─── Material for the task

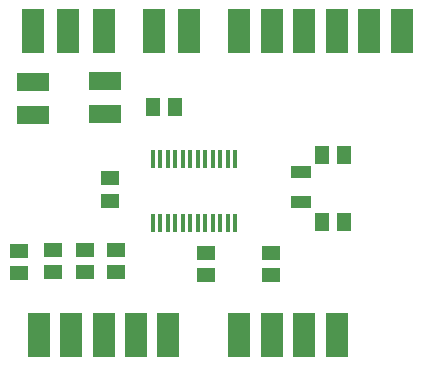
<source format=gbr>
G04 EAGLE Gerber RS-274X export*
G75*
%MOMM*%
%FSLAX34Y34*%
%LPD*%
%INSolderpaste Top*%
%IPPOS*%
%AMOC8*
5,1,8,0,0,1.08239X$1,22.5*%
G01*
%ADD10R,1.300000X1.500000*%
%ADD11R,2.700000X1.600000*%
%ADD12R,1.500000X1.300000*%
%ADD13R,0.435000X1.500000*%
%ADD14R,1.800000X1.000000*%
%ADD15R,1.930400X3.810000*%


D10*
X370800Y240600D03*
X351800Y240600D03*
X494900Y199700D03*
X513900Y199700D03*
D11*
X311300Y234400D03*
X311300Y262400D03*
X250300Y233900D03*
X250300Y261900D03*
D12*
X238400Y118800D03*
X238400Y99800D03*
X397000Y98000D03*
X397000Y117000D03*
X452100Y98000D03*
X452100Y117000D03*
X315300Y160900D03*
X315300Y179900D03*
D10*
X494900Y142700D03*
X513900Y142700D03*
D13*
X351780Y142300D03*
X358120Y142300D03*
X364480Y142300D03*
X370820Y142300D03*
X377180Y142300D03*
X383520Y142300D03*
X389880Y142300D03*
X396220Y142300D03*
X402580Y142300D03*
X408920Y142300D03*
X415280Y142300D03*
X421620Y142300D03*
X421620Y196300D03*
X415280Y196300D03*
X408920Y196300D03*
X402580Y196300D03*
X396220Y196300D03*
X389880Y196300D03*
X383520Y196300D03*
X377180Y196300D03*
X370820Y196300D03*
X364480Y196300D03*
X358120Y196300D03*
X351780Y196300D03*
D14*
X477000Y160000D03*
X477000Y185000D03*
D12*
X267100Y100500D03*
X267100Y119500D03*
X294100Y100500D03*
X294100Y119500D03*
X320600Y100500D03*
X320600Y119500D03*
D15*
X255000Y47500D03*
X282500Y47500D03*
X310000Y47500D03*
X337500Y47500D03*
X365000Y47500D03*
X425000Y47500D03*
X452500Y47500D03*
X480000Y47500D03*
X507500Y47500D03*
X382500Y305000D03*
X352500Y305000D03*
X250000Y305000D03*
X280000Y305000D03*
X310000Y305000D03*
X425000Y305000D03*
X452500Y305000D03*
X480000Y305000D03*
X507500Y305000D03*
X535000Y305000D03*
X562500Y305000D03*
M02*

</source>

──────

▶ **Exercise instructions**
Would you please write out the entries in full, exactly as they read, but without pictures?

▶ **Answer section**
<source format=gbr>
G04 EAGLE Gerber RS-274X export*
G75*
%MOMM*%
%FSLAX34Y34*%
%LPD*%
%INSolderpaste Top*%
%IPPOS*%
%AMOC8*
5,1,8,0,0,1.08239X$1,22.5*%
G01*
%ADD10R,1.300000X1.500000*%
%ADD11R,2.700000X1.600000*%
%ADD12R,1.500000X1.300000*%
%ADD13R,0.435000X1.500000*%
%ADD14R,1.800000X1.000000*%
%ADD15R,1.930400X3.810000*%


D10*
X370800Y240600D03*
X351800Y240600D03*
X494900Y199700D03*
X513900Y199700D03*
D11*
X311300Y234400D03*
X311300Y262400D03*
X250300Y233900D03*
X250300Y261900D03*
D12*
X238400Y118800D03*
X238400Y99800D03*
X397000Y98000D03*
X397000Y117000D03*
X452100Y98000D03*
X452100Y117000D03*
X315300Y160900D03*
X315300Y179900D03*
D10*
X494900Y142700D03*
X513900Y142700D03*
D13*
X351780Y142300D03*
X358120Y142300D03*
X364480Y142300D03*
X370820Y142300D03*
X377180Y142300D03*
X383520Y142300D03*
X389880Y142300D03*
X396220Y142300D03*
X402580Y142300D03*
X408920Y142300D03*
X415280Y142300D03*
X421620Y142300D03*
X421620Y196300D03*
X415280Y196300D03*
X408920Y196300D03*
X402580Y196300D03*
X396220Y196300D03*
X389880Y196300D03*
X383520Y196300D03*
X377180Y196300D03*
X370820Y196300D03*
X364480Y196300D03*
X358120Y196300D03*
X351780Y196300D03*
D14*
X477000Y160000D03*
X477000Y185000D03*
D12*
X267100Y100500D03*
X267100Y119500D03*
X294100Y100500D03*
X294100Y119500D03*
X320600Y100500D03*
X320600Y119500D03*
D15*
X255000Y47500D03*
X282500Y47500D03*
X310000Y47500D03*
X337500Y47500D03*
X365000Y47500D03*
X425000Y47500D03*
X452500Y47500D03*
X480000Y47500D03*
X507500Y47500D03*
X382500Y305000D03*
X352500Y305000D03*
X250000Y305000D03*
X280000Y305000D03*
X310000Y305000D03*
X425000Y305000D03*
X452500Y305000D03*
X480000Y305000D03*
X507500Y305000D03*
X535000Y305000D03*
X562500Y305000D03*
M02*

</source>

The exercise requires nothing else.